Hay que reconocer que la clase política tiene una persistencia a grado heroico: después de un poderoso rechazo a la casta política, por parte de la ciudadanía, ésta insiste en una arcaica idea de la famosa “democracia de los acuerdos”. A veces pienso que sería más fácil suprimir el duopolio y crear un monopolio , es decir, un solo partido transversal; al fin y al cabo, ambas combinaciones en temas sustantivos como las reformas políticas y salvo excepciones piensan y hacen lo mismo.

Otra salida podría ser “a la colombiana” allá por los años 60: turnarse en el poder – liberales y conservadores; en el caso chileno Coalición y Concertación que alternarían en el poder, por ejemplo, designaríamos a dedo para el 2014 a Michelle Bachelet y para el 2018 a Joaquín Lavín o Laurence Golborne, y así sucesivamente -.

Otra posibilidad más a corto plazo sería que los partidos se fusionaran – como lo hacen las empresas y los bancos- por ejemplo, la DC y la UDI podrían formar un partido de carácter confesional, con algunas tendencias hacia el centro y una gran mayoría conservadora, encabezada por los Walker y los Kast; el PS y el PPD podrían fusionarse con el RN, conviviendo en tendencias liberales, de distintos matices.
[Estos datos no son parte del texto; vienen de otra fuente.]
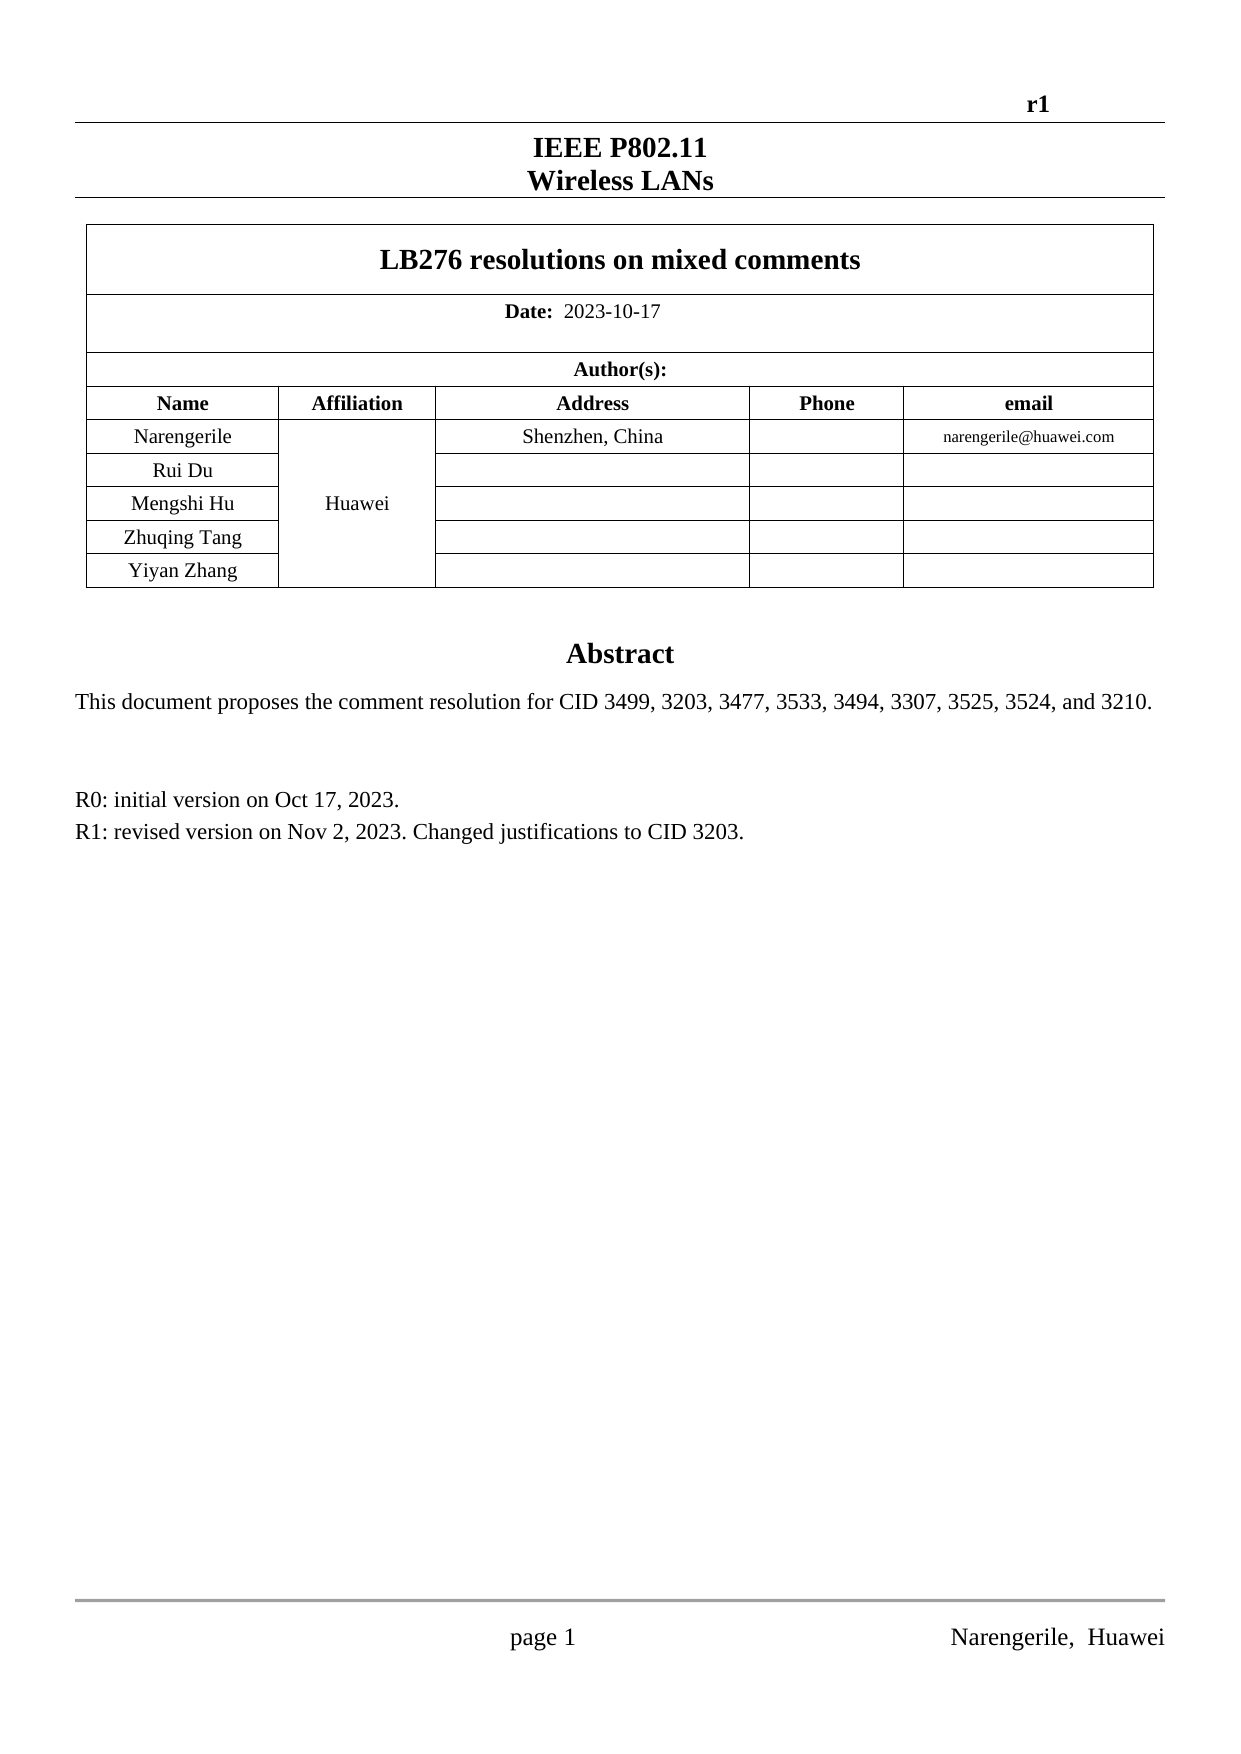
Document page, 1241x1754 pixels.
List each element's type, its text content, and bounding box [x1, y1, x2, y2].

table_cell [750, 487, 903, 520]
table_cell Name [87, 387, 278, 419]
text Abstract [75, 620, 1165, 685]
table_cell Mengshi Hu [87, 487, 278, 520]
table_cell [436, 454, 749, 486]
table_cell Narengerile [87, 420, 278, 453]
table_cell [750, 554, 903, 587]
table_cell Phone [750, 387, 903, 419]
table_cell [904, 454, 1153, 486]
table_cell Huawei [279, 420, 435, 587]
table_cell Author(s): [87, 353, 1153, 386]
text This document proposes the comment resolution for CID 3499, 3203, 3477, 3533, 3494, 3307, 3525, 3524, and 3210. [75, 685, 1165, 718]
table_cell [750, 521, 903, 553]
table_cell Affiliation [279, 387, 435, 419]
table_cell Rui Du [87, 454, 278, 486]
table_cell [750, 454, 903, 486]
table_cell Shenzhen, China [436, 420, 749, 453]
table_cell Date: 2023-10-17 [87, 295, 1153, 352]
table_cell [904, 521, 1153, 553]
table_cell Yiyan Zhang [87, 554, 278, 587]
text R0: initial version on Oct 17, 2023. [75, 783, 1165, 815]
table_cell Zhuqing Tang [87, 521, 278, 553]
table_cell [904, 554, 1153, 587]
table_cell [904, 487, 1153, 520]
table_cell [436, 554, 749, 587]
table_cell [436, 487, 749, 520]
table_cell [436, 521, 749, 553]
table_cell [750, 420, 903, 453]
text IEEE P802.11 Wireless LANs [75, 130, 1165, 197]
table_cell narengerile@huawei.com [904, 420, 1153, 453]
text R1: revised version on Nov 2, 2023. Changed justifications to CID 3203. [75, 815, 1165, 848]
table_cell Address [436, 387, 749, 419]
table_header LB276 resolutions on mixed comments [87, 225, 1153, 293]
table_cell email [904, 387, 1153, 419]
Podríamos hacerle caso a Enrique Correa en la idea de que la Concertación, hoy día convertida prácticamente en un enano político, formara parte o, en el mejor de los casos, apoyara al gobierno de Sebastián Piñera.

Pienso en la siguiente en la siguiente repartija: Hinzpeter sería reemplazado por Edmundo Pérez Yoma; Felipe Larraín sería reemplazado por Andrés Velasco. Tendríamos una Vocería mixta y alternada: un día Chadwick y otro día Lagos Weber. En Trabajo también podríamos usar una fórmula parecida: Evelyn Matthei con Osvaldo Andrade formarían una pareja poderosa. En la Secretaría de la Presidencia podría volver José Antonio Viera-Gallo.

Los Intendentes, Seremis y otros pitutos serían repartidos considerando el siguiente orden de precedencia, considerando a los partidos que tiene más militancia hambrienta: en primer lugar, la DC, después la UDI, luego los socialistas y así los que siguen.

Por empequeñecidas que estén las dos grandes combinaciones hay que mantener un poco la decencia: para convencer a los borregos de que son propietarios de la soberanía popular, se permitiría la competencia libre, con el actual sistema proporcional en las elecciones de concejales; no sería una mala idea que, en este caso, se prohibieran los pactos – como ocurrió en el pasado – y cada partido compitiera independientemente.

Tan peregrina idea no podría aplicarse en las parlamentarias, pues el sistema binominal lo hace imposible. Siguiendo al general Carlos Ibáñez del Campo, podríamos hacer que en cada circunscripción senatorial se presentaran dos candidatos y se repartiera entre los partidos los sillones; esta misma modalidad podría hacerse extensiva para los diputados.

Como la inscripción automática, el voto voluntario y el sufragio de los chilenos en el exterior se parece cada vez más al “cuento del tío”, podríamos aplicar el método de los electores – tal como en Estados Unidos – para las presidenciales.

Es sabido que un buen porcentaje de diputados y senadores van a cumplir más de 24 años en el llamado “servicio público”, sería torpe luchar contra esta realidad con la propuesta de limitación de mandato. Una solución podría ser un senado vitalicio, como en la época de la Independencia.

No se conoce el caso de una casta política que, rechazada por la ciudadanía, se reforme a sí misma, pues atentaría contra sus propios intereses, en consecuencia, parece más consecuente y realista la instauración de una democracia de la repartija.